6. How do you delete a user in MongoDB?

Answer: To delete a user in MongoDB, you can use db.dropUser() method. Here's how to delete a user named "myUser" from the current database:

db.dropUser("myUser");

This command removes "myUser" from the current database. Before doing this, ensure you have the appropriate permissions (userAdmin or userAdminAnyDatabase).

7. How do you audit user actions and permissions in MongoDB?

Answer: MongoDB provides auditing features to monitor and record user actions. You can enable auditing by using the --auditDestination option when starting the MongoDB server. Additionally, MongoDB logs detailed information regarding user authentication and authorization in the MongoDB logs, which can be used for auditing purposes.

8. What is role inheritance in MongoDB?

Answer: Role inheritance is when a role includes other roles, thereby inheriting all the privileges of the roles it includes. This allows for a more modular and manageable role assignment. For example:

db.createRole(
  {
    role: "superRole",
    roles: [
      { role: "readWrite", db: "myDatabase" },
      { role: "dbAdmin", db: "myDatabase" }
    ],
    privileges: []
  }
);

Here, superRole inherits the privileges of both readWrite and dbAdmin roles.

9. How do you ensure data security using MongoDB User Management?

Answer: Ensuring data security in MongoDB involves:

Enabling Authentication: Use the --auth option to enforce authentication.
Role-Based Access Control (RBAC): Define roles with the minimum necessary permissions.
Audit Logging: Monitor and log activities for auditing.
Network Encryption: Use TLS/SSL to encrypt data in transit.
Data Encryption: Use encryption at rest to protect sensitive data.

10. Can users have multiple roles in MongoDB?

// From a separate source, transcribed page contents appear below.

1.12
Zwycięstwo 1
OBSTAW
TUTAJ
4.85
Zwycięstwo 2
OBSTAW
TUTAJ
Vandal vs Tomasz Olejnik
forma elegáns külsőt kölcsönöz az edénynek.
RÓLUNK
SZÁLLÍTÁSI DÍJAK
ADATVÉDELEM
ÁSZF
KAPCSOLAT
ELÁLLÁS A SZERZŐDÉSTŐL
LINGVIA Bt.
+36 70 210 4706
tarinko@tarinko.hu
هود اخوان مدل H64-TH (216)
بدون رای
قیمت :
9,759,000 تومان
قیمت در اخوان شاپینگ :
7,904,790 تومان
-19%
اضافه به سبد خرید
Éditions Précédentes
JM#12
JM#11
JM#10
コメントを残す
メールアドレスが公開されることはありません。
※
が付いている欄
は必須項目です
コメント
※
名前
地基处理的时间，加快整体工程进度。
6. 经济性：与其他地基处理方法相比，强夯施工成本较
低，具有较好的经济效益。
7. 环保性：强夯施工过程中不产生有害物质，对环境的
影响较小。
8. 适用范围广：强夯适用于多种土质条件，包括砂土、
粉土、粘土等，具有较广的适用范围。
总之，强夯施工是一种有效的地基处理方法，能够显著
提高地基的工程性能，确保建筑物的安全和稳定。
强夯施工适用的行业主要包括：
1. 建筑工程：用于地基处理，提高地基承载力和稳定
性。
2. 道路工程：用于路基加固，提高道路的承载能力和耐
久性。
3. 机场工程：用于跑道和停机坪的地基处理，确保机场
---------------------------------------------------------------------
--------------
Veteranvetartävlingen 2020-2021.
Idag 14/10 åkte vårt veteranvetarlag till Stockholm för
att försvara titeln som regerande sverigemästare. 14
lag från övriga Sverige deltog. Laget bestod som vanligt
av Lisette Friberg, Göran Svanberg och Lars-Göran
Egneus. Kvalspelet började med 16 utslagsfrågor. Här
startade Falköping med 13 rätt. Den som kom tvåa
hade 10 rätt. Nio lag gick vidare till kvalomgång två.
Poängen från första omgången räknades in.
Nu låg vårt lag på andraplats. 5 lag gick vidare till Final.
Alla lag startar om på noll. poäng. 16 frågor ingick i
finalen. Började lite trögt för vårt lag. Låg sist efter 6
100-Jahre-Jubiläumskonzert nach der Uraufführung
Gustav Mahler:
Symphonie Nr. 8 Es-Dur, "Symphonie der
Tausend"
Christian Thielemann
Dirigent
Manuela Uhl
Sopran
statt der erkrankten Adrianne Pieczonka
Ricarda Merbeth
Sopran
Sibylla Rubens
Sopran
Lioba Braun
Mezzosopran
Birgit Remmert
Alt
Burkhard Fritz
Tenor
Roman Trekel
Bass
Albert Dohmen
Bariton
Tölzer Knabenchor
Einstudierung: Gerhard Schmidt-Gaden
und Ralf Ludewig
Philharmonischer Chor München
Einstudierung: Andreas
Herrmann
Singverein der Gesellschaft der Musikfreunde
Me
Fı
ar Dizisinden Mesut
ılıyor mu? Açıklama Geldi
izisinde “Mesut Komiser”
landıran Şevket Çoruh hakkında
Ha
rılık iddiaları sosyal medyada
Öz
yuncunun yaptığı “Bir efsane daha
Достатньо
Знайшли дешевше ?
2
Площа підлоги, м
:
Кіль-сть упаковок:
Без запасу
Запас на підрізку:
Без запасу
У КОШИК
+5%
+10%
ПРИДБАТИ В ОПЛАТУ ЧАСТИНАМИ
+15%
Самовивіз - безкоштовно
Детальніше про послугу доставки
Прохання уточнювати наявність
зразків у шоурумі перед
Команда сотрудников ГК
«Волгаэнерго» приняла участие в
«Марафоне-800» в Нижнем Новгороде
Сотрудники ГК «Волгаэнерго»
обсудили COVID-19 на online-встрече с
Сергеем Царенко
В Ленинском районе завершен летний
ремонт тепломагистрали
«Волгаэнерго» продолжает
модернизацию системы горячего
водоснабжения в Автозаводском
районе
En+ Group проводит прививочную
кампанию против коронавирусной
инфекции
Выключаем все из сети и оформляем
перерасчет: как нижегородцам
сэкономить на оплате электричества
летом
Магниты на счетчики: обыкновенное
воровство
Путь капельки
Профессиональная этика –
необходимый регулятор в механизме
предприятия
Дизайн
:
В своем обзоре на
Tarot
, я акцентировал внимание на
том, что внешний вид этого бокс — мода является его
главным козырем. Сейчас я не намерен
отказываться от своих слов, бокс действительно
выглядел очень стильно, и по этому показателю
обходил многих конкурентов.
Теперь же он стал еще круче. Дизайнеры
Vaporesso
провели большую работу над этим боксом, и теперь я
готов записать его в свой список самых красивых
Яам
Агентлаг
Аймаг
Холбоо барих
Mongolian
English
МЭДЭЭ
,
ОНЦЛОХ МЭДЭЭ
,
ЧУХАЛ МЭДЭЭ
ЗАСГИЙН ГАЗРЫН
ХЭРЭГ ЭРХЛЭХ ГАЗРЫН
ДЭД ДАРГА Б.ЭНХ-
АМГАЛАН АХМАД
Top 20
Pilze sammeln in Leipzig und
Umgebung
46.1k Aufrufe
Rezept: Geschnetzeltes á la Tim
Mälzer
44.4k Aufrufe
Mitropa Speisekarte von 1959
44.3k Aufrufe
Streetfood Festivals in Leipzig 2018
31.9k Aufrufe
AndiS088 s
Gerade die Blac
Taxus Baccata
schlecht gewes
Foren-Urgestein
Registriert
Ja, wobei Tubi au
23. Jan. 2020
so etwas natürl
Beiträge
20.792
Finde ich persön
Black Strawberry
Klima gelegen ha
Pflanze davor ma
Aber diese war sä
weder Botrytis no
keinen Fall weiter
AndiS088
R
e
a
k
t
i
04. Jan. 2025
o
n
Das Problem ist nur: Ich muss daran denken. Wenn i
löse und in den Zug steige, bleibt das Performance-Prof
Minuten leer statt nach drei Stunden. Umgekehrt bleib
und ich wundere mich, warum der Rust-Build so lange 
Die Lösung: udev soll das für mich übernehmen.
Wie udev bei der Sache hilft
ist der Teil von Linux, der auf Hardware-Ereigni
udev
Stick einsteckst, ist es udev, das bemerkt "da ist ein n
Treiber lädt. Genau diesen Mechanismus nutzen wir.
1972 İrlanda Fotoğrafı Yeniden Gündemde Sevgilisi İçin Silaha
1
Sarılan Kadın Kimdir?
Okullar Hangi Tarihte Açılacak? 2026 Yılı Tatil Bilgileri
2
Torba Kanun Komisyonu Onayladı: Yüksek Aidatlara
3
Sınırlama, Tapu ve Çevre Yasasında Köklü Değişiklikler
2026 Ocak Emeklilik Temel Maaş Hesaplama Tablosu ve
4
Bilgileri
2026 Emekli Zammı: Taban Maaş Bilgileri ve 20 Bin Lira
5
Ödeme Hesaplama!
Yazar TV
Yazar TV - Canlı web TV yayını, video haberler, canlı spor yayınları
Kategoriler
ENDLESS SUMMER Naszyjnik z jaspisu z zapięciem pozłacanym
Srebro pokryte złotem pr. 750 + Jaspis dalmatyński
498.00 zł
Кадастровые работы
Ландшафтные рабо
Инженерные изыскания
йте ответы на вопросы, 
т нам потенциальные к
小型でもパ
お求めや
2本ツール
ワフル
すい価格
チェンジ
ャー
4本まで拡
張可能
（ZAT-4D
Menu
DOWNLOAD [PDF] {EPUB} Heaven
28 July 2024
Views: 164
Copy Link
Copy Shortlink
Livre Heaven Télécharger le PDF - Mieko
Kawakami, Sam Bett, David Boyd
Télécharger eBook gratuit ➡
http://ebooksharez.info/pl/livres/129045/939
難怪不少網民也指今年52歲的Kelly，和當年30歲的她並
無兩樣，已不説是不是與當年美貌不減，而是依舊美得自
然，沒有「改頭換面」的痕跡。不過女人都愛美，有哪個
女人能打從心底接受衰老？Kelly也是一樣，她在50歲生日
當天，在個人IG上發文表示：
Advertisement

Answer: Yes, users in MongoDB can have multiple roles. When assigning roles to a user, you can specify multiple role entries, either within the same database or across different databases, allowing for a fine-grained access control strategy. Here is an example:

db.createUser(
  {
    user: "multiRoleUser",
    pwd: "securePassword",
    roles: [
      { role: "read", db: "database1" },
      { role: "dbAdmin", db: "database2" },
      { role: "userAdminAnyDatabase", db: "admin" }
    ]
  }
);

Here, "multiRoleUser" has read role on "database1", dbAdmin role on "database2", and userAdminAnyDatabase role in the "admin" database.